## Текст для разбора
Знаменитый Филарет хвалился расписной хотьковской посудой: цветастыми чашками, чайниками, блюдами, фарфоровый и фаянсовый завод Попова был здесь. Поповский фарфор был плоть от плоти здешнего народного искусства. Обилие белых глин и земляных красок породило исконное здешнее художество. Встарь отдельные семьи по деревням лепили и обжигали. Потом завелись заводы: Дунаева в Митине, Попова близ монастыря. В XIX веке Дунаевские куклы — фарфоровые головки для шитых кукол — славились и за границей. Фарфоровые части пресловутых саксонских игрушек были сделаны и расписаны в хотьковских деревнях. Всему миру, можно сказать, известны были хотьковския шитые «мягкие» игрушки, а также всякое художественное вышиванье — вещи и для светского обихода-украшательства, и для церковного. Мастерством игрушки и высокой золотошёлковой вышивкой именит был Хотьковский девичий монастырь. Здесь было искусное гнездо художества женского. Художницы, монахини и белицы, в большинстве местные уроженки, творческой своей радостью питали высокую монастырскую технику.

## Список записей
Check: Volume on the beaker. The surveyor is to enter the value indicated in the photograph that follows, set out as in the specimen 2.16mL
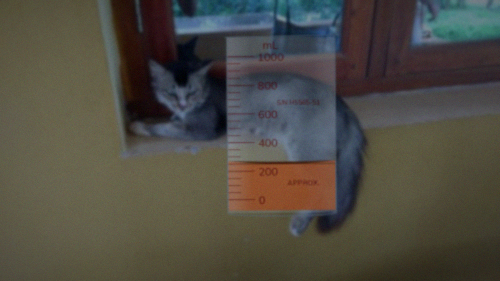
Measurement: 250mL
* * *
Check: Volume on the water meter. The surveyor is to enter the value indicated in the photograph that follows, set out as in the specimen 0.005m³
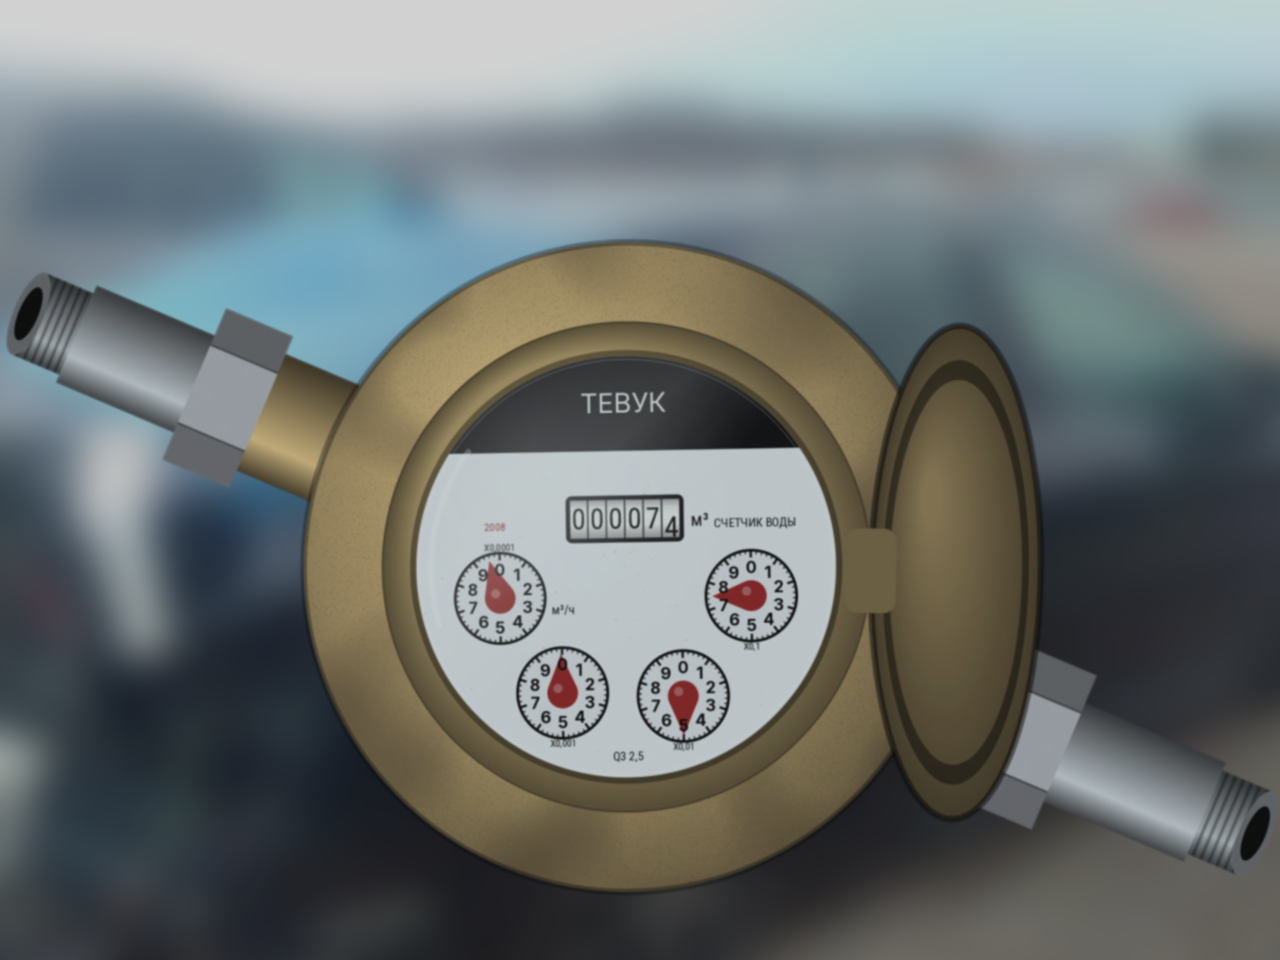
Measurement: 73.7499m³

## Задания
1. Ответьте по тексту о хотьковских промыслах:
(а) В какой деревне был завод Дунаева?
(б) Что представляли собой Дунаевские куклы?
(в) Чем был знаменит Хотьковский девичий монастырь?
2. Продолжите текст о хотьковских промыслах, начав сразу после его последнего предложения.

## Ответы по заданиям
1.
(а) В Митине.
(б) Фарфоровые головки для шитых кукол.
(в) Мастерством игрушки и высокой золотошёлковой вышивкой.

2.
Столицей игрушечного царства был Сергиев Посад. По народным преданиям, первую деревянную игрушку сделал сам Преподобный Сергий. Он будто бы вырезал («этим самым ножом в ножнице на ремешке») из липы птичек, коньков и дарил «на благословенье» детям.

Исследователи полагают, что здешнее, столь древнее и широкое, славное по всей России искусство деревянной игрушки вышло в XV веке из лаврской резной мастерской, пошла игрушка с лёгкой, мудрой и хитрой руки инока Амвросия. Образцы высокого художества Амвросия — резные кресты, панагии — хранятся в Лавре.

Деревня Богородская посейчас сохранила мастерство резной деревянной игрушки. А вообще Сергиевская игрушка, эта истинная радость и для ребёнка и для художника, — сергиевская игрушка была многолика и разнообразна по материалу и по искусству.

Игрушка и всякое художество было народным промыслом, «хлебом» здешнего края, овеянного, осенённого светом Радонежа.

«Не сами, по родителям», — скромно говорят о себе местные художники-кустари. Кругом «эти бедныя селенья, эта скудная природа», из подслепого оконца, из низеньких дверей избушки, где живёт и творит деревенский игрушечник, видны тощия нивы, глиняные, ухабистыя дороги, «серенькое русское небо», а на убогом дощаном столике, на полках и на печке праздник красок, царство сказки, радость цвета и формы. Дерево, глина, жесть, бумага — всё сияет и горит цветом небесно-голубым, ало-огненным, радуга позавидует яркости злато-соломенных, изумрудно-зелёных, «брусничных», «маковых», «сахарных», «седых», «облакитных», «бирюзистых», «жарких», тонов и цветов.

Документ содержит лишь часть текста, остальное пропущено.